[SOURCE DOCUMENT Boundary: Start]

Published 6 April 2003
News Review
508th article



Picture of contentment: Mourad Mazouz and Michael Winner at Sketch (Geraldine Lynton-Edwards)

Enter Winner stage left, hand on head, faces audience and calls: "O catastrophe! Catastrophe is mine!" For the first time in over 35 years my tape-recorded notes of an event have vanished. They were never transcribed.

My voice recollections include a movie reconnaissance in 1974 when I recorded during a voodoo festival in Haiti as some nutty woman was biting the head off a chicken. In the CIA in 1972 I recorded in front of its head of internal security: "There's a sign here saying no tape recordings."

My current, unique loss concerns London's most extraordinary restaurant complex, Sketch in Mayfair. I chatted away to myself, noting all the food, the details of the decor, the history of the owner and of the restaurant manager in the upstairs, posh place called the Lecture Room. All gone. If you find a small Olympus tape with Winner wittering, please return it.

As it happens I did, unusually, retain both the menu and the bill. On such scant evidence, including a contribution from my enfeebled memory, I shall soldier on. If this piece is even less coherent than usual, you'll have to live with it.

A short while ago people were "oohing" and "aahing" about the amount of money, rumoured to be £15m, that was supposedly spent on a grand house in Conduit Street to turn it into the super-duper eating place of all time. The result is both spectacular and stunning.

You enter what could be an 18th century hallway. A strange, electric-light picture faces you, hanging on the wall of a landing. If you move your head speedily from side to side it forms the word Love.

Go through a door straight ahead and there's a buzzy, brilliantly designed lower restaurant, the Gallery, which I recall as wavy. This was packed, as was the bar the other side. On the right of the hallway is an attractive cafe called the Parlour, open only during the day. Some of the toilets have white egg-shaped cubicles, others glitter with Swarovski crystals, which look like tiny, fake diamonds. It's a fun place.

My tour guide was the owner, Mourad Mazouz, fondly known as Momo. Upstairs the more formal Lecture Room is in classical style. I'd heard this was unbelievably expensive. First courses and desserts £60 each, main courses over £100. This was exaggerated. Prices, including a "discretionary 12.5% service charge", ranged, for starters, from £33.75 to £54. Main courses are £50.60 to £84 and desserts a mere £31.50. In what is described on the menu as "Lunch casual Lecture Room", it says "Starter, main course, dessert £48" and on the line underneath "Starter, main course or main course, dessert £42". It took me a while to work that out.

We commenced with glasses of Krug champagne at £32.06 each. They were excellent. Various canapes appeared, all exquisite. The service was attentive enough, even for me.

[SOURCE DOCUMENT Boundary: End]
[DATA TO PROCESS Boundary: Start]

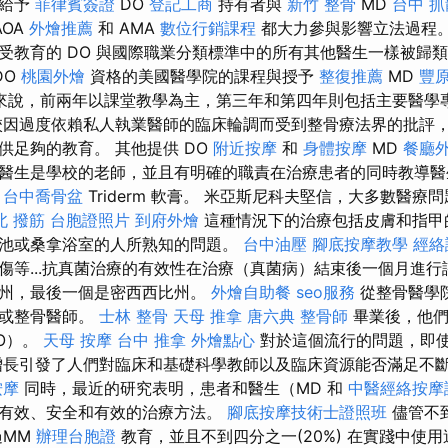
，給予
菲律賓簽證
DO
登記工商
持有者與
新竹 整骨
MD
台中 
AOA
外燴推薦
和 AMA
數位行銷課程
都大力參與影響立法過程。
受教育的 DO 與國際職業分類標準中的所有其他醫生一樣被歸
DO
桃園外燴
資格的美國醫學院的課程與授予
整復推薦
MD
豐
來說，前兩年以課堂教學為主，第三年和第四年則包括主要醫學
因過度依賴私人執業醫師的臨床輪調而受到整骨療法界的批評
供足夠的教育。 其他提供 DO
附近按摩
和
身體按摩
MD
餐廳
醫生是學校的老師，並且有明確的職責在治療患者的同時教導
的
台中喬骨盆
Triderm 軟膏。 米亞斯尼科夫堅信，大多數醫療
北 撥筋
台胞證照片
到府外燴
這種情況下的治療包括皮膚和指甲
池或桑拿浴室的人所熟知的問題。
台中油壓
腳底按摩教學
經絡
傷等...抗真菌治療的有效性在治療（真菌病）結束後一個月進行
特州，最後一個是密西西比州。
外燴自助餐
seo服務
從整骨醫學
師或整骨醫師。
士林 整骨
天母 推拿
唐六典
整骨師
畢業後，他們
O）。
天母 按摩
台中 推拿
外燴點心
對於這個流行的問題，即
增長引發了人們對臨床和基礎科學教師以及臨床資源能否滿足不
按摩
同時，最近的研究表明，患者和醫生（MD 和
中醫經絡按摩
有效、安全和有效的治療方法。
腳底按摩技術士證照班
儘管不到
過MM
辦理台胞證
教育，並且不到四分之一(20%) 在實踐中使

[DATA TO PROCESS Boundary: End]

### ACTION ITEM A
From the restaurant review, answer these:
(i) How much money was rumored to have been spent on the house in Conduit Street?
(ii) What is the name of the cafe on the right of the hallway?
(iii) What did each glass of Krug champagne cost?
### ACTION ITEM B
Write out every line of the listing that follows the restaurant review exactly as it stands, leaving out the picture.

### ANSWER SECTION A
(i) £15m
(ii) The Parlour
(iii) £32.06

### ANSWER SECTION B
，給予
菲律賓簽證
DO
登記工商
持有者與
新竹 整骨
MD
台中 
AOA
外燴推薦
和 AMA
數位行銷課程
都大力參與影響立法過程。
受教育的 DO 與國際職業分類標準中的所有其他醫生一樣被歸
DO
桃園外燴
資格的美國醫學院的課程與授予
整復推薦
MD
豐
來說，前兩年以課堂教學為主，第三年和第四年則包括主要醫學
因過度依賴私人執業醫師的臨床輪調而受到整骨療法界的批評
供足夠的教育。 其他提供 DO
附近按摩
和
身體按摩
MD
餐廳
醫生是學校的老師，並且有明確的職責在治療患者的同時教導
的
台中喬骨盆
Triderm 軟膏。 米亞斯尼科夫堅信，大多數醫療
北 撥筋
台胞證照片
到府外燴
這種情況下的治療包括皮膚和指甲
池或桑拿浴室的人所熟知的問題。
台中油壓
腳底按摩教學
經絡
傷等...抗真菌治療的有效性在治療（真菌病）結束後一個月進行
特州，最後一個是密西西比州。
外燴自助餐
seo服務
從整骨醫學
師或整骨醫師。
士林 整骨
天母 推拿
唐六典
整骨師
畢業後，他們
O）。
天母 按摩
台中 推拿
外燴點心
對於這個流行的問題，即
增長引發了人們對臨床和基礎科學教師以及臨床資源能否滿足不
按摩
同時，最近的研究表明，患者和醫生（MD 和
中醫經絡按摩
有效、安全和有效的治療方法。
腳底按摩技術士證照班
儘管不到
過MM
辦理台胞證
教育，並且不到四分之一(20%) 在實踐中使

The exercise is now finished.